Bates is one of the many guys who are looking much more comfortable in year two of defensive coordinator Lou Anarumo's scheme.
"It's just a fact of being in the system for two years. It may look different because we're reacting faster and there's a few things that we make adjustments on every week when we struggled last year, where we try to eliminate that," Bates said. "I don't think there's a lot of different things that we're doing, I just think a lot of guys are playing really fast and being able to communicate really well."
Bates plans to appeal the fine coming from his unnecessary roughness penalty for belting Williams' shoulder on another play. And they picked up another roughness flag on him later in the game.
"I did not agree with either one. I'm not going to say much about it," Bates said. "Hopefully, I'm going to get on the phone here soon and I'm probably going to have to appeal it at some point. I think the first one, I hit him right on the shoulder. I felt like it was a very clean play. The second one, I was shooting for his thighs and he kind of put his head down. I called my agent right after, and he's going to make sure we appeal it."
KID BACKERS SURFACE: It was the NFL debut for Joe Burrow and Jonah Williams and Tee Higgins and all that, but it was also the debut for rookie linebackers Akeem Davis-Gaither and Logan Wilson and it looks like they held up in the nickel package playing together at times. Wilson played 22 snaps and Davis-Gaither 20.
"I think they have a bright future," Bates said. "There's just a different type of confidence and calls and stuff like that with Josh Bynes being in there, just because of experience. My first game as a rookie, I wouldn't be up there making checks and stuff like that. So, I give a lot of credit to those guys. I talked to them in the locker room today. I was very impressed with them two being on the field at the same time with no veteran guys (at linebacker) with them. A lot of props to them.

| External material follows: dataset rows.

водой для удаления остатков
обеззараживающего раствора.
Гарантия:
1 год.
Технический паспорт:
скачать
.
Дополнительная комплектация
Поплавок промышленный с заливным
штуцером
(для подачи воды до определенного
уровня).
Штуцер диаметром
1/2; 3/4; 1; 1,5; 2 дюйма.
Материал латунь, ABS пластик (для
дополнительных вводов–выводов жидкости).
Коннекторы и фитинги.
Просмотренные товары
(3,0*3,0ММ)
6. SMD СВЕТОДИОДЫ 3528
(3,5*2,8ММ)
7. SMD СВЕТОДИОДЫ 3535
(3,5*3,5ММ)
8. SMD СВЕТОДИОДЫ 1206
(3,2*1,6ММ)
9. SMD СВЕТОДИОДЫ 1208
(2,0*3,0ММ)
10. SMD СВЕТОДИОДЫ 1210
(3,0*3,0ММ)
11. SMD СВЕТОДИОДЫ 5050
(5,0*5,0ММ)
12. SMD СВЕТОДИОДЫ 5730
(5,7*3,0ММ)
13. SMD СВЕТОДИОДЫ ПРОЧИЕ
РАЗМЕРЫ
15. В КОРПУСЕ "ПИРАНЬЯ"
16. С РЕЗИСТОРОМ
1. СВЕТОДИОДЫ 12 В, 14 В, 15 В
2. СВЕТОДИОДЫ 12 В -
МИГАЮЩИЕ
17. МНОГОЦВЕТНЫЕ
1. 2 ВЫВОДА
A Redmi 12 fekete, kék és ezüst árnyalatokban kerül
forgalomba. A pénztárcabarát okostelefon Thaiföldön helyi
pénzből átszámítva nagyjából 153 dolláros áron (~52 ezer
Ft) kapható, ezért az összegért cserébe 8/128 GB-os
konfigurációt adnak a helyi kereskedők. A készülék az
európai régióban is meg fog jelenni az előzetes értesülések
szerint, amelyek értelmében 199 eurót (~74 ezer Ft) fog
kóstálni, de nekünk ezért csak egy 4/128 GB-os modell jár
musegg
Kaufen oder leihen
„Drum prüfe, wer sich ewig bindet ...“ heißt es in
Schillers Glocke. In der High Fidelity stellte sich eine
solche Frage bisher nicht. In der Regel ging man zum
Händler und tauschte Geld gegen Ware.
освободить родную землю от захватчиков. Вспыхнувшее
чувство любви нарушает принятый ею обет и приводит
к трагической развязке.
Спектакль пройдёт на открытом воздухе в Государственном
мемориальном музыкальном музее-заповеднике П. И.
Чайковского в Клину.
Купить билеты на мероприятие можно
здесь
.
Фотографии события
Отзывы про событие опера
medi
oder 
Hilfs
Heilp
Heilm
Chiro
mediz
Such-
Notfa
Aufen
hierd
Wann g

"I think they both kind of worked with each other with checking the fronts whether we're in dime formation and stuff like that. I don't care who makes the check as long as they get it right, and I think they did that"
Don't kid yourself. Bates has barely missed a snap in his three NFL seasons. He could make the calls back then. That's why they picked him.
"I probably could," Bates smiled when pressed. "I'm just giving them a little bit more love. I think they've done a hell of a job."